Nisus now does comments

Yes, you’re right … actually all areas of software … so is it Nisus, Mellel or Pages (assuming Word, NeoOffice, etc. are not in the equation for other reasons) that works for you? Sente, BookEnds or Endnote? Safari, Firefox, Camino, Opera, or in my case OmniWeb? It comes down to: Does it do the things you want it to do? How easy is it to do those things using that particular software? How comfortable are you with it?

I seem to remember there is a post where a poster says — unless I read it completely wrong — he uses Scrivener to gather his material together but then writes in another app … presumably he needs to see the page-breaks! :open_mouth:

De gustibus non est disputandum

Mark

This is a widespread problem, I think :stuck_out_tongue:

I’ve tried nearly every OSX text editor known to man (including ‘kinda’ mac apps like Komodo), and finally settled on Scrivener for writn’ and TextMate for codn’. I’ve got Pages for layout (and InDesign since I have CS3, but haven’t used it in anger), for those few rare times I need it.

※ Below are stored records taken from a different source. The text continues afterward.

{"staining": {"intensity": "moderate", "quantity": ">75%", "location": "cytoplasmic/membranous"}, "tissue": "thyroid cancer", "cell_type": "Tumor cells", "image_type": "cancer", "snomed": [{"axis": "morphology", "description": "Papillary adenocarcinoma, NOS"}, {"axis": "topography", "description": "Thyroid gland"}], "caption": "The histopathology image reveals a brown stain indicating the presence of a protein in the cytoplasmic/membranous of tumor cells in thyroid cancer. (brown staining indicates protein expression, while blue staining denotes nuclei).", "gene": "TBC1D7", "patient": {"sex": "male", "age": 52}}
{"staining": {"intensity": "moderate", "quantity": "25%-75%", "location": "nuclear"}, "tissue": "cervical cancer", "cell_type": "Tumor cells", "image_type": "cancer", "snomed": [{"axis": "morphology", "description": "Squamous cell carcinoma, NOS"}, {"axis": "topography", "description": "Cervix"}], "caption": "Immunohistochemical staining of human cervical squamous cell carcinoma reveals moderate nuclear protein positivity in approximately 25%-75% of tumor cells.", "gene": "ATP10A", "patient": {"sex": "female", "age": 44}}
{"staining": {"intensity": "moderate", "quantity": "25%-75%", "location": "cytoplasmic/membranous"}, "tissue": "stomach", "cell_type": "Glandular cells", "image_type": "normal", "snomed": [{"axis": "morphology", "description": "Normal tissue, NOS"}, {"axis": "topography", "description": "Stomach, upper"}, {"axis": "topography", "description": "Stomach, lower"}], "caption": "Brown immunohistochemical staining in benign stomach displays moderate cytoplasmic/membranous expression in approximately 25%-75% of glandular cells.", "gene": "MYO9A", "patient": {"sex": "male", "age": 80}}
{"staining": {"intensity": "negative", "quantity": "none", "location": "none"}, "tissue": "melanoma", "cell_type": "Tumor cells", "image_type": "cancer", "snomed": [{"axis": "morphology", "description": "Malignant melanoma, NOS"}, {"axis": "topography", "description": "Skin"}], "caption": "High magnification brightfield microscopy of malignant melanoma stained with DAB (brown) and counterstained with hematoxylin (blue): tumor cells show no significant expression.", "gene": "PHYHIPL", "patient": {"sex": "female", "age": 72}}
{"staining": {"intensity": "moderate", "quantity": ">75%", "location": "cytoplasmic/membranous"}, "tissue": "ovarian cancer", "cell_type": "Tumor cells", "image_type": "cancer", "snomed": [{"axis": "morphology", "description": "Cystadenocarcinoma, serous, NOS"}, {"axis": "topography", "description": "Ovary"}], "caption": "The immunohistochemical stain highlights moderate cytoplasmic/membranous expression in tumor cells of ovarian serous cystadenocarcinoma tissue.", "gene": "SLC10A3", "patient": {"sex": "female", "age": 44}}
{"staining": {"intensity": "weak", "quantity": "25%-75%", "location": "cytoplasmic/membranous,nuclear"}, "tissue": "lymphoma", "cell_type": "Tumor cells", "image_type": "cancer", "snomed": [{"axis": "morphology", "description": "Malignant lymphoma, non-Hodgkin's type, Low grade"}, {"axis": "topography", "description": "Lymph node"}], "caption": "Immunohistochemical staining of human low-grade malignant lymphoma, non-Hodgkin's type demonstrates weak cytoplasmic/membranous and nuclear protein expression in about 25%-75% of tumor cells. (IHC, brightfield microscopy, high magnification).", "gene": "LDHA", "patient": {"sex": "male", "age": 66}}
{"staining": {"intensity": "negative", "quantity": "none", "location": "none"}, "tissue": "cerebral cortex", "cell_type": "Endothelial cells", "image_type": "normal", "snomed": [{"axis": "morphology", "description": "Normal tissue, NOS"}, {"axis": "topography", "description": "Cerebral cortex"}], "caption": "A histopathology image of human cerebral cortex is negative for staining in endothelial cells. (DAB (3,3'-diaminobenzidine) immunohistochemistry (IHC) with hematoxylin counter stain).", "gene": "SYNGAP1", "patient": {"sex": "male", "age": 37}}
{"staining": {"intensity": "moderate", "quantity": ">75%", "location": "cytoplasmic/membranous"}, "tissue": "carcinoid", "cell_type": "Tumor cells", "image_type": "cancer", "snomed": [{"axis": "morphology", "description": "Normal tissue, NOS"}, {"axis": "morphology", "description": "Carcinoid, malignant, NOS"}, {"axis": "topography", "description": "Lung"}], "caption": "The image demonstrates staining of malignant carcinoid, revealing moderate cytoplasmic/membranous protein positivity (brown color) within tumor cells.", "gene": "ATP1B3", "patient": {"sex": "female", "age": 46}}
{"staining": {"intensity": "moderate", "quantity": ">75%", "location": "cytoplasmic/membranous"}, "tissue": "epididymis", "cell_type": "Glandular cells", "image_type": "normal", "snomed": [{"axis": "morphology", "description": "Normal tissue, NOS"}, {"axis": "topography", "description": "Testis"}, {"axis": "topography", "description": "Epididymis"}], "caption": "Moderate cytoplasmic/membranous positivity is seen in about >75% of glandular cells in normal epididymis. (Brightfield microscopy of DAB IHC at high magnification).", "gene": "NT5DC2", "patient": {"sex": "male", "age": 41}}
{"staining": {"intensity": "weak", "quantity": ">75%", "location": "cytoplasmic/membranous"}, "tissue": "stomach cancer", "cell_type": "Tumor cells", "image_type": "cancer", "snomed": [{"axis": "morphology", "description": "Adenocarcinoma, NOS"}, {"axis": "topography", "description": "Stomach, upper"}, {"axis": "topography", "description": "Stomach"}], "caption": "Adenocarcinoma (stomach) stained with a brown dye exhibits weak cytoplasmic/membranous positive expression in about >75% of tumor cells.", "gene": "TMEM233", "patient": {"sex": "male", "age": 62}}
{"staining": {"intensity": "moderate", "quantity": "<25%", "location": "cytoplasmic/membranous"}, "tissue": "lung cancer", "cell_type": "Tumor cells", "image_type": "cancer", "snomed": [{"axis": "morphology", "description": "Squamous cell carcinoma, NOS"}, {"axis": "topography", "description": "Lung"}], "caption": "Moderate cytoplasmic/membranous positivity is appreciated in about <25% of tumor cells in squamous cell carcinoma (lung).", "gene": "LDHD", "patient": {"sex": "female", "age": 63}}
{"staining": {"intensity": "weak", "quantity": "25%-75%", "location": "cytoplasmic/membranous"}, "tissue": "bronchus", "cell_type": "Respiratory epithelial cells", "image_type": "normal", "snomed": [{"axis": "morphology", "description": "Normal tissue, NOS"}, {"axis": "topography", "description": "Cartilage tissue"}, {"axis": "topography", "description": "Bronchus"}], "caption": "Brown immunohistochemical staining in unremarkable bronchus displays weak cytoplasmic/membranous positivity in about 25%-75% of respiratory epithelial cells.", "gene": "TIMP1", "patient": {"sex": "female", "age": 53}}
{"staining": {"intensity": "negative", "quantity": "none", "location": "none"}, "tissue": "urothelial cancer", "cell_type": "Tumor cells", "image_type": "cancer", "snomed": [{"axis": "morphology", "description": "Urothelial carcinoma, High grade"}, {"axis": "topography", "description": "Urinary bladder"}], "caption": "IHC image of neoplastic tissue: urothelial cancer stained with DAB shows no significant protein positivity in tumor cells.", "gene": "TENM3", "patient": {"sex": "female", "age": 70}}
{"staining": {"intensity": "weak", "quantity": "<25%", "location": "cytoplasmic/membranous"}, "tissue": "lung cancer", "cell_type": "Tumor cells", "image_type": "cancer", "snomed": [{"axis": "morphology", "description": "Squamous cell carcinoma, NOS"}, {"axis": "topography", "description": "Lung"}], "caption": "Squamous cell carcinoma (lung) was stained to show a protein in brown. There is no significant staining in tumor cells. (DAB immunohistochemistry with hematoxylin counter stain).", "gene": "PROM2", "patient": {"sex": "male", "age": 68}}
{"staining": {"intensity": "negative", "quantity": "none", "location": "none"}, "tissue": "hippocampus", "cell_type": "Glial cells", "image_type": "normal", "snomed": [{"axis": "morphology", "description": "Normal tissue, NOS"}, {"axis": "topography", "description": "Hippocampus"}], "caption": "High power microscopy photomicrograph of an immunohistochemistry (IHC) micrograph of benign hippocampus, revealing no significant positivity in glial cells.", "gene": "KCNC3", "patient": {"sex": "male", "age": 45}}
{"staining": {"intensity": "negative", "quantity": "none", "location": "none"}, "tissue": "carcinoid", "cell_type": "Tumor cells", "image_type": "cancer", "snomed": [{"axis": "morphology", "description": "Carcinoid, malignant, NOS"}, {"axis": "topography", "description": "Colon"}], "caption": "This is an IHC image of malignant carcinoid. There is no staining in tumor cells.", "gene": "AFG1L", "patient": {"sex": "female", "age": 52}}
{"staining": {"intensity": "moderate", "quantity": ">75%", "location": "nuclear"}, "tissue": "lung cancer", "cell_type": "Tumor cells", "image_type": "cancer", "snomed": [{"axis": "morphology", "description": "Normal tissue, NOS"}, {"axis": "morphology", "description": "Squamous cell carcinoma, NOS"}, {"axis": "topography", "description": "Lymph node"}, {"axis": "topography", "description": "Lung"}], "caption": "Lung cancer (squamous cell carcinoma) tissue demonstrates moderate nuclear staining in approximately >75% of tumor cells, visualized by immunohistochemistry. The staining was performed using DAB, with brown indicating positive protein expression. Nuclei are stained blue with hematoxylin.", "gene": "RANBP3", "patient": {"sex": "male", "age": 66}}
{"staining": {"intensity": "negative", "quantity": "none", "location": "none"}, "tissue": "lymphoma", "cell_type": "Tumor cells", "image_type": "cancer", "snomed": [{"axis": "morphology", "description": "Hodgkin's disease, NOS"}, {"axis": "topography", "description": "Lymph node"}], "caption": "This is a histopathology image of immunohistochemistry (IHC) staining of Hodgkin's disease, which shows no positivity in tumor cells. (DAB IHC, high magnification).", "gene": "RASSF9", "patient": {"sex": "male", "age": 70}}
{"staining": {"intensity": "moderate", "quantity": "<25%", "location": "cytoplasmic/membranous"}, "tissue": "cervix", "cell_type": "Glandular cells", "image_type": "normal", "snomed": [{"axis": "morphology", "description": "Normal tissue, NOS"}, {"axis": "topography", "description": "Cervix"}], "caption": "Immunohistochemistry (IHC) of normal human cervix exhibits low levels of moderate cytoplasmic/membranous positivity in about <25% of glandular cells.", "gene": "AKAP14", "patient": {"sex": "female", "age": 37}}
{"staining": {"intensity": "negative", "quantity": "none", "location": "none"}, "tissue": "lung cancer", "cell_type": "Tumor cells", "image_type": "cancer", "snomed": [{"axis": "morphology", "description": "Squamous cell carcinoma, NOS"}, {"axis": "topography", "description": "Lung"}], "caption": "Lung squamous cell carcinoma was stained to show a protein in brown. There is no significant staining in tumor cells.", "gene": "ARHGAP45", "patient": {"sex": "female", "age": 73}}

The working scenario I use depends on the nature of the book. My current book (in market terms) is pretty much single point of view and linear and was written entirely in Pages, where the lack of long document management didn’t matter too much (and also that was before I discovered Scrivener). On the other hand this book also involved a lot of research which I dumped into Devonthink (which I find hard to use frankly).

The two books after were written primarily in Scrivener then dumped out for final editing in Word. Though now I have W2008 I can’t face that any more until the final, final editing. But most of the final edit is being done within Pages which I find very quick and reliable. Oddly enough I switched to Pages not when the book was finished but when it was almost complete and I knew exactly what the closing chapters would be (because at this point I didn’t need Scrivener’s outlining and juggling features).
Scrivener has been my principal creative writing tool for two books now and I don’t expect that to change (though there are still features I find baffling and probably unnecessary, for me anyway).

I’ve tried everything for research from Devonthink to Notebook and Journlr. I currently use Soho Notes 7 which actually works very well as a simple research store and has the added benefit, a big one for me, that it syncs notes automatically across .Mac.

Since I write fiction that requires research I am a great believer in having just two pieces of software in the process - one for information storage, one for writing. Any more than that - extra outliners, for example - means I’m spending too much time pushing software, and too little writing.

Fancy posting more details in the Feedback section? Comments like this always pique my interest. :slight_smile: For the next update I’m trying to provide a decent feature set but at the same time simplify certain things. Compile Draft, for instance, makes more sense (I hope) in the next update, being more contextual; the preferences are being overhauled; and I hope to make the menus less daunting for new users. So, it would be a good time to post thoughts about unnecessary and baffling features.

Thanks,
Keith

Sure Keith - let me try to assemble some thoughts.